Stats-filter: Comparing individual means?
December 6, 2012 8:26 AM   Subscribe

StatsFilter: How do I compare the means of an individual at three different points?

Ok, so I'm working on a project just now and I want to find out if the means of my dependent variable X for ONE person at times A, B and C are significantly from one another. I'm not especially interested in finding out if this speaker is significantly different from other speakers, since that's part of my regression analysis that I'm also doing.

To give you an idea of what I'm looking at, let's say that we interview a speaker and find out that they say the word 'bag' in a particular way and we take measurements of that. In year 1, I take 200 observations of this word, in year 2, I take 240 observations, and in year 3, I take 175 observations. Each observation has its own line in my excel sheet, who says it, what kind of word it is (noun, verb etc), what came before it, and so on. Now what I want to know is if the way that the person says 'bag' is significantly different in Year 1 compared to Year 2 compared to year 3.

The data is not normal, so ANOVA seems to be out, plus the data are unbalanced (so I have different numbers of observations at times A, B and C). I did think that Kruskal-Wallis would work, but that seems to only apply to group means while I'm just interested in comparing the value of X for one person at three different times.

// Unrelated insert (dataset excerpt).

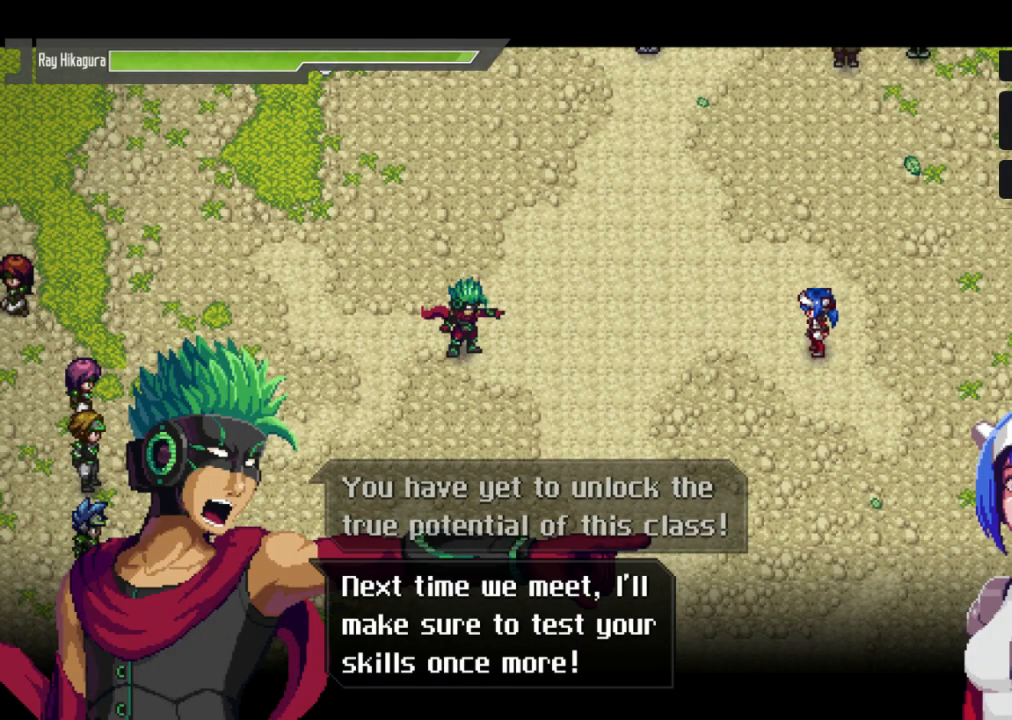
{"buttons": [], "left_stick": "center", "right_stick": "center", "events": [[267, "A", "down"], [467, "A", "up"]]}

In terms of stats packages, I have SPSS and R, although if the solution is with R, I'll need step-by-step instructions for it cause I'm a noob with it.

Any stats-aces out there able to help a brother out?
posted by Scottie_Bob to Science & Nature (13 answers total) 1 user marked this as a favorite
you said you are interested in the value of ONE person at three different times. Does this mean you're only interested in comparing the data from one particular individual (and that you don't care at all about the other data)?

Or does it mean that you want to employ a repeated measures (within subjects) analysis?

If it's the former, and your data is not normal for that particular subject, a kruskal-wallis test sounds like the way to go.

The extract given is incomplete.